私は、LRRK2が小胞輸送関連の低分子量Gタンパク質であるRabタンパク質をリン酸化することを明らかにしてきましたが(Steger et al., eLife, 2016; Ito et al., Biochem J, 2016; Fan et al., Biochem J, 2018)、Rabの機能制御におけるリン酸化の意義や、それがパーキンソン病の発症において果たす役割は明らかになっていません。現在は、LRRK2の生理的機能や(Araki et al., Hum Mol Genet, 2021)、パーキンソン病においてLRRK2の異常活性化が生じるメカニズム(Eguchi et al., PNAS, 2018; Ito-Nagai et al., JBC, 2022)、それによって生じるRabタンパク質のリン酸化の異常が神経変性をひき起こすメカニズムを解明するべく研究を進めています(Ito K et al., FASEB J, 2023; Ito G et al., BBRC, 2023; Ito G et al., BBRC, 2024)。
また、帝京大学に移ってからは、研究室の主な研究テーマであるアミノ酸D-体異性化が神経変性疾患の発症にもたらす影響を明らかにするべく、生化学、物理化学的手法を用いた研究にも着手しました。タンパク質中のアミノ酸D-体異性化は、アスパラギン酸などにおいて生体内で非酵素的に生じる現象であり、加齢とともに増加します。そのため、アルツハイマー病の脳で異常線維化して蓄積するアミロイドβやタウタンパク質の線維化のきっかけとなる可能性があります(Murata T et al., BBRC, 2023)。

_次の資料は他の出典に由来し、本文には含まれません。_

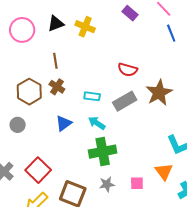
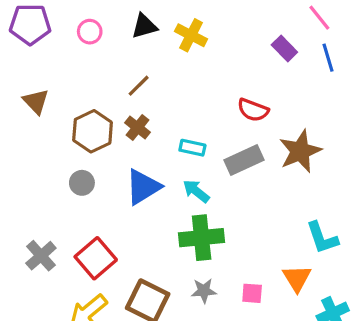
purple rectangle: (130, 13) -> (284, 49), moved
pink circle: (22, 30) -> (90, 32), size x0.6
brown line: (55, 61) -> (139, 86), turned 49
blue triangle: (64, 123) -> (143, 187), size x1.4
gray circle: (18, 125) -> (82, 183), moved

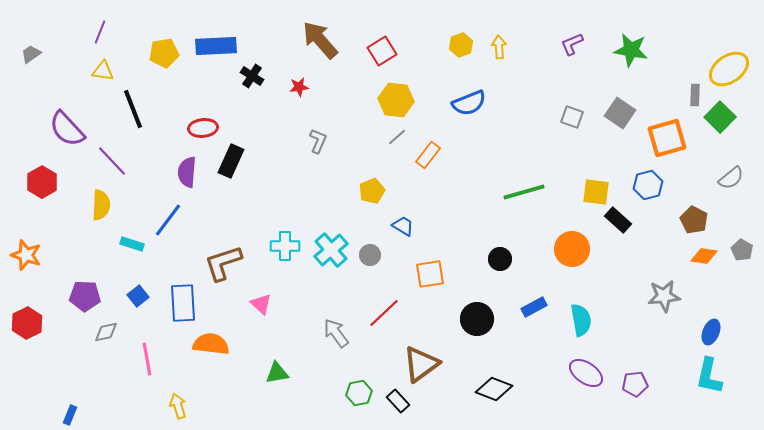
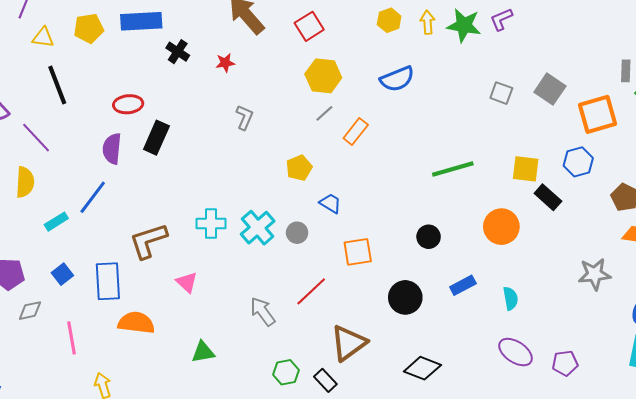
green star: (631, 50) -> (464, 25), moved
yellow triangle: (103, 71) -> (43, 37), moved
cyan rectangle: (132, 244) -> (56, 222), turned -50
cyan semicircle: (581, 320) -> (510, 298), size x0.7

タンパク質のアミノ酸D-体異性化は細菌の細胞壁合成において普遍的に見られますが、高等生物においてそもそもどの程度生じるのか、その生物学的な役割や疾患発症における意義などは全く分かっていません。ごく最近、哺乳類において初めてD-アスパラギン酸含有ペプチドを分解するD-アスパラギン酸エンドペプチダーゼ(DAEP)の同定に成功しました(Ito and Utsunomiya-Tate, JBC, 2025)。今後は、このDAEPの基質探索などを通じ、哺乳類におけるタンパク質のアスパラギン酸D-体異性化の生物学的な役割や、加齢関連疾患の発症における役割を解析していきます。